→ **Work order**
Return the data below exactly, minus the pictures.

★ ★ ★ ★ ★

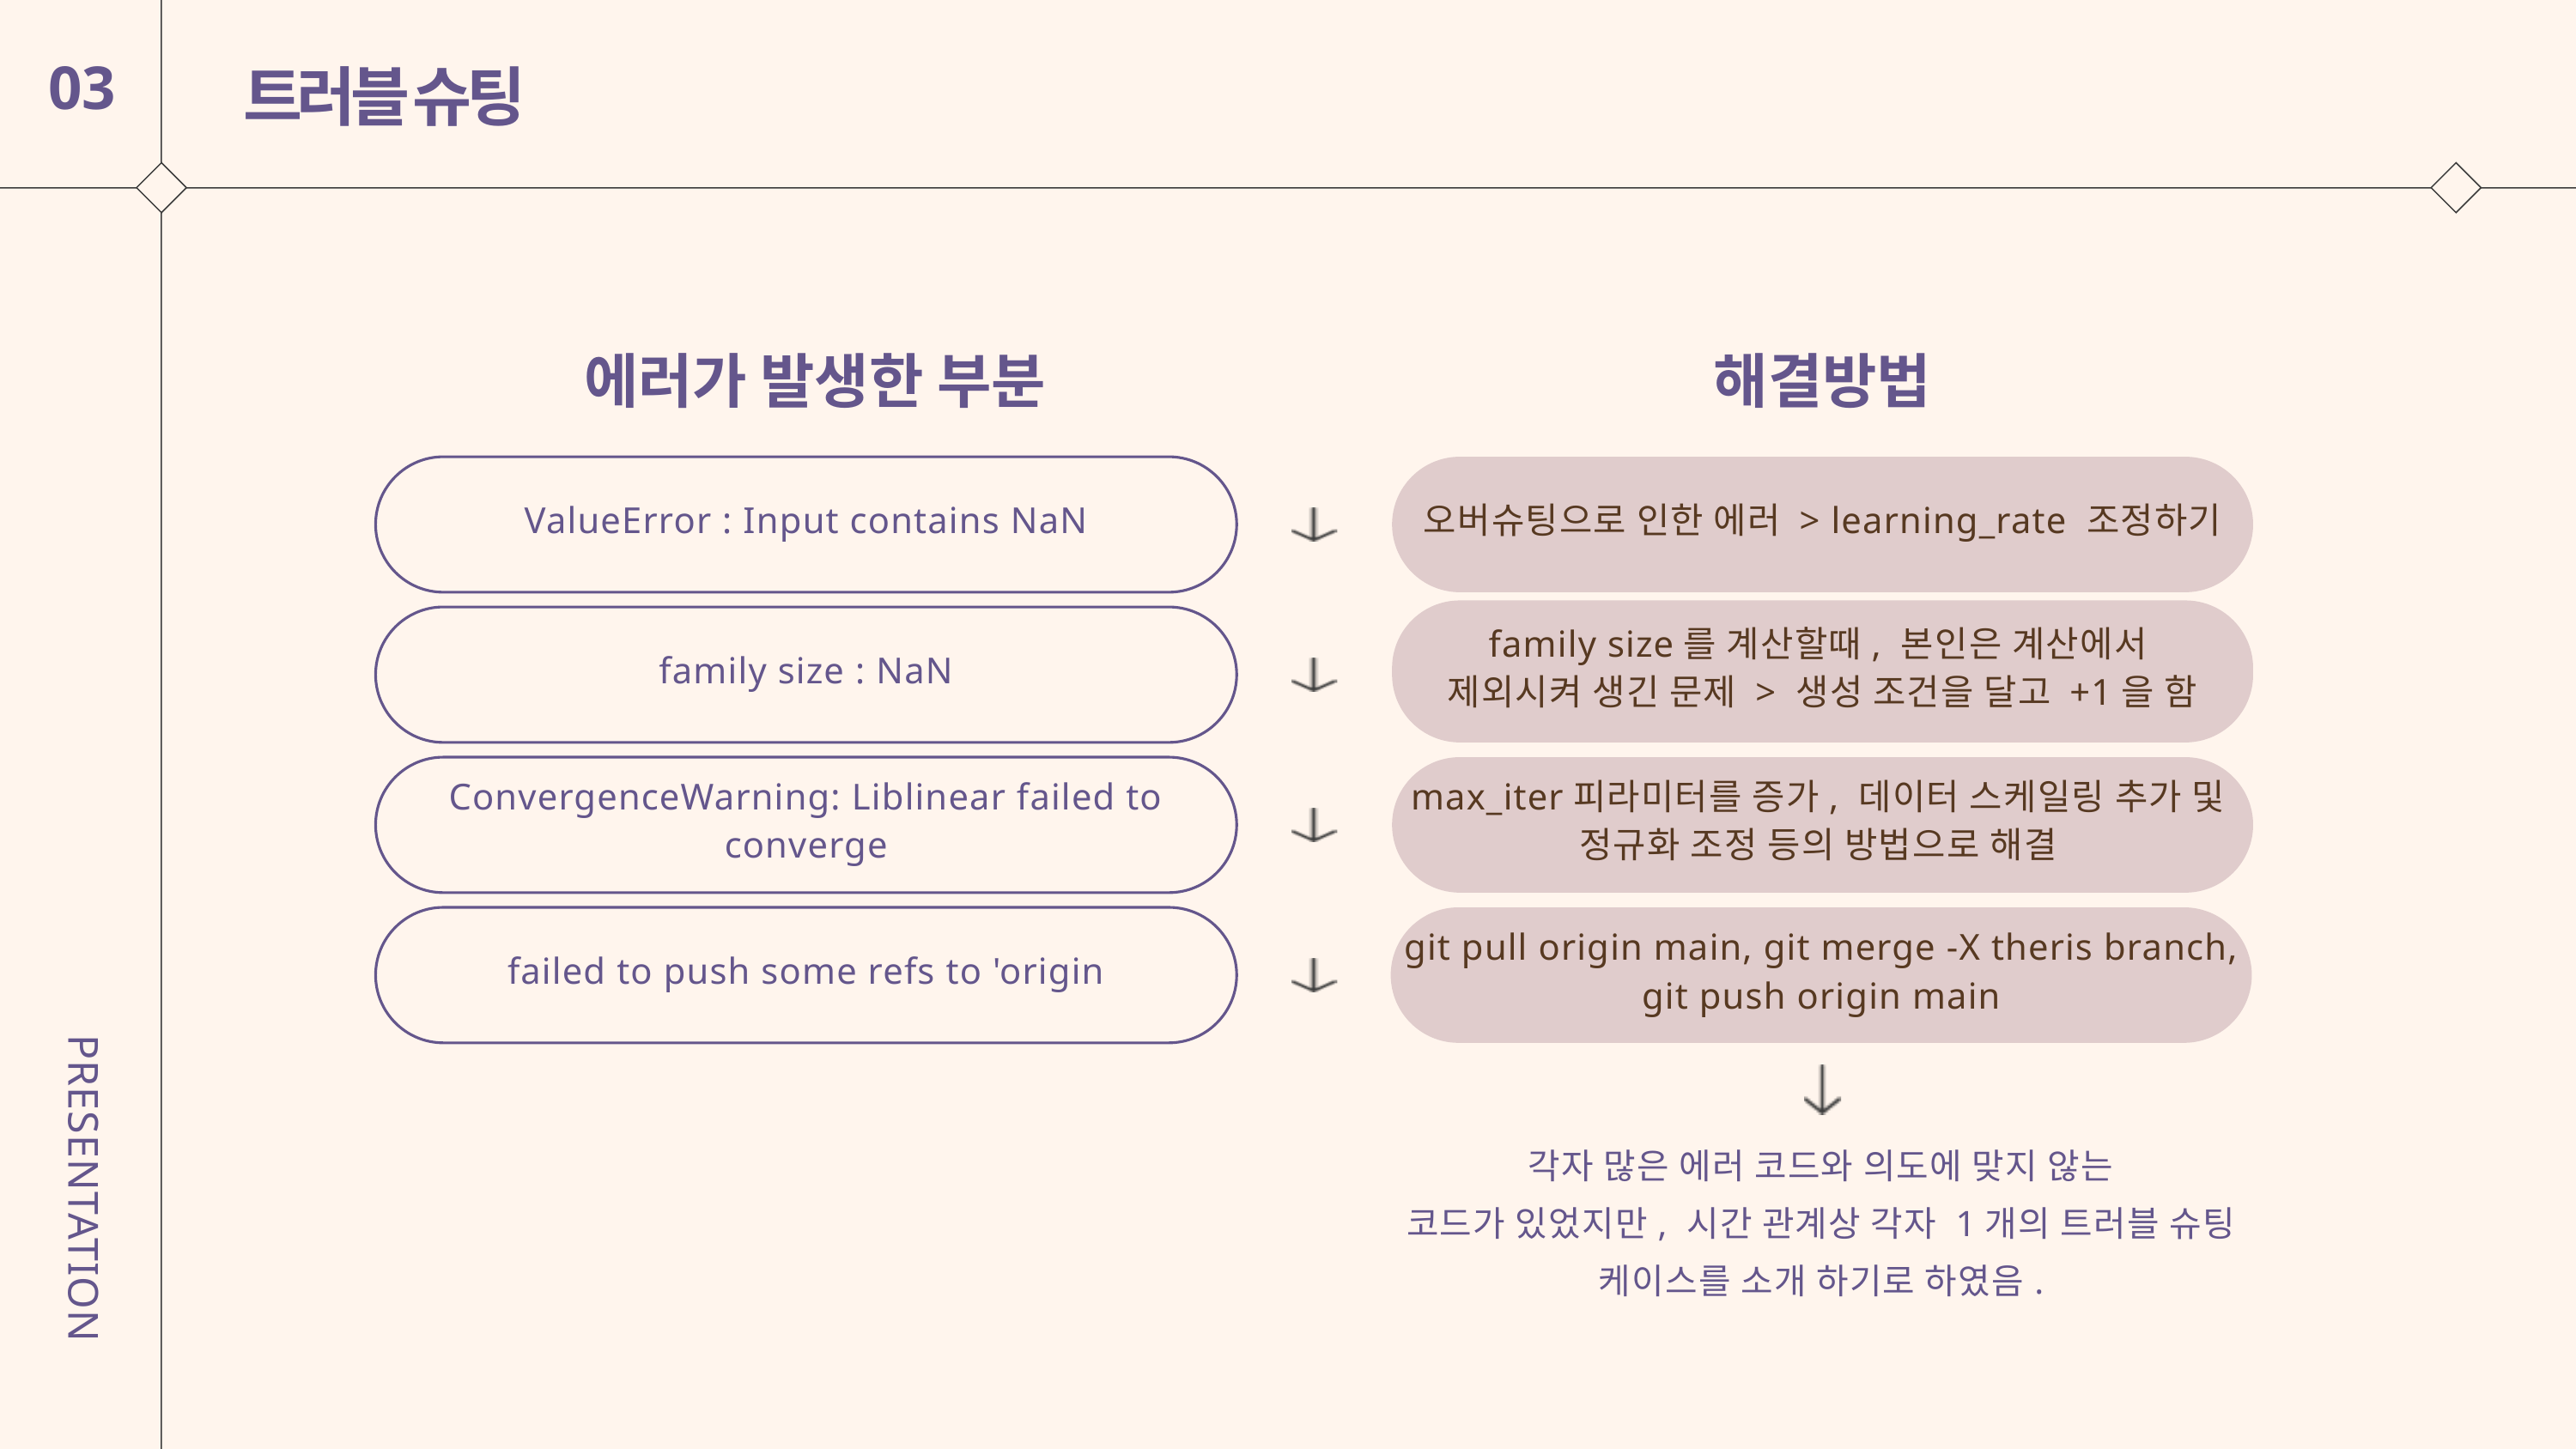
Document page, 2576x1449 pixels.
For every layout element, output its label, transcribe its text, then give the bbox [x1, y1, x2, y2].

text_box 해결방법 [1623, 367, 2023, 415]
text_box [375, 606, 1237, 743]
text_box [1291, 958, 1338, 992]
text_box [1291, 507, 1338, 542]
text_box 03 [48, 72, 167, 121]
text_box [1391, 756, 2254, 894]
text_box 트러블 슈팅 [243, 43, 665, 134]
text_box 에러가 발생한 부분 [393, 367, 1237, 415]
text_box [1804, 1064, 1842, 1115]
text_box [375, 906, 1237, 1044]
text_box [1291, 808, 1338, 842]
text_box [2438, 169, 2475, 206]
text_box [143, 169, 179, 206]
text_box PRESENTATION [59, 1034, 94, 1418]
text_box [1291, 658, 1338, 692]
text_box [1391, 600, 2254, 743]
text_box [1391, 456, 2254, 593]
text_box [375, 756, 1237, 894]
text_box 각자 많은 에러 코드와 의도에 맞지 않는 코드가 있었지만, 시간 관계상 각자 1개의 트러블 슈팅 케이스를 소개 하기로 하였음. [1390, 1128, 2252, 1301]
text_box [375, 456, 1237, 593]
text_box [1390, 906, 2252, 1044]
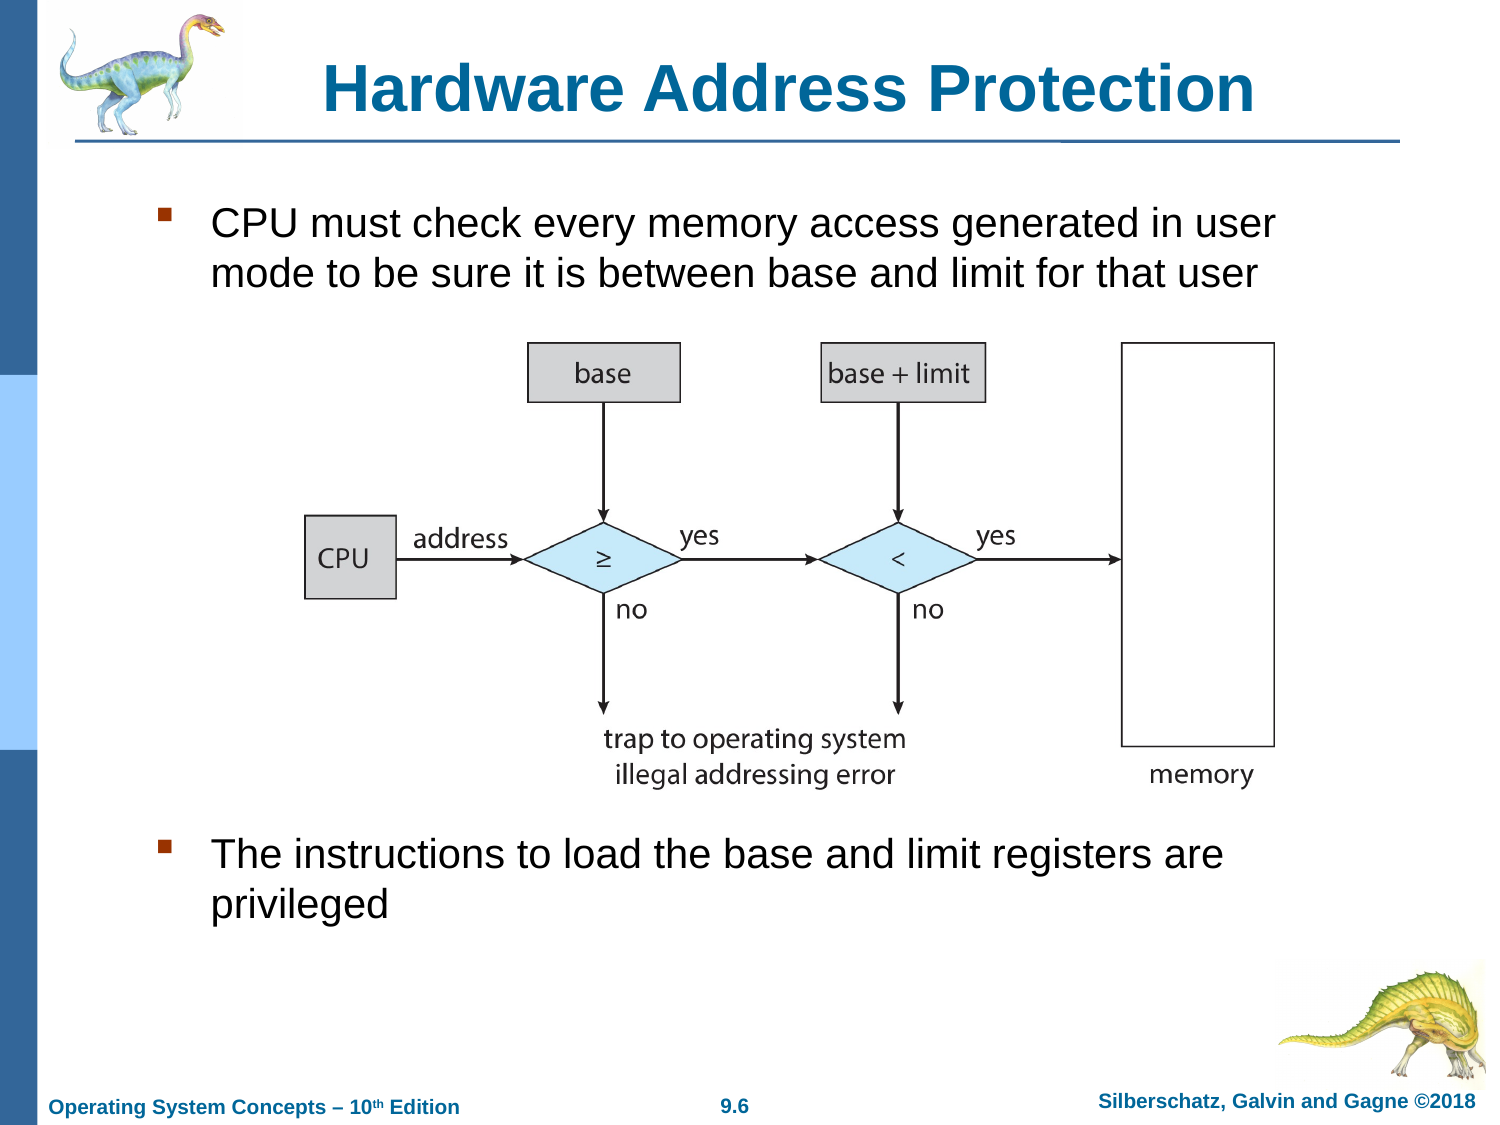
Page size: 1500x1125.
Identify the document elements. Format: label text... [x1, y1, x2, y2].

★ ★ ★ ★ ★

→ **Answer for the task**
Document page, 2576x1449 pixels.
For every layout element, output its label, transcribe its text, then give the bbox [x1, y1, x2, y2].

text_box 해결방법 [1623, 367, 2023, 415]
text_box [375, 606, 1237, 743]
text_box [1291, 958, 1338, 992]
text_box [1291, 507, 1338, 542]
text_box 03 [48, 72, 167, 121]
text_box [1391, 756, 2254, 894]
text_box 트러블 슈팅 [243, 43, 665, 134]
text_box 에러가 발생한 부분 [393, 367, 1237, 415]
text_box [1804, 1064, 1842, 1115]
text_box [375, 906, 1237, 1044]
text_box [1291, 808, 1338, 842]
text_box [2438, 169, 2475, 206]
text_box [143, 169, 179, 206]
text_box PRESENTATION [59, 1034, 94, 1418]
text_box [1291, 658, 1338, 692]
text_box [1391, 600, 2254, 743]
text_box [1391, 456, 2254, 593]
text_box [375, 756, 1237, 894]
text_box 각자 많은 에러 코드와 의도에 맞지 않는 코드가 있었지만, 시간 관계상 각자 1개의 트러블 슈팅 케이스를 소개 하기로 하였음. [1390, 1128, 2252, 1301]
text_box [375, 456, 1237, 593]
text_box [1390, 906, 2252, 1044]
Page size: 1500x1125.
Identify the document elements. Format: label text... [x1, y1, x2, y2].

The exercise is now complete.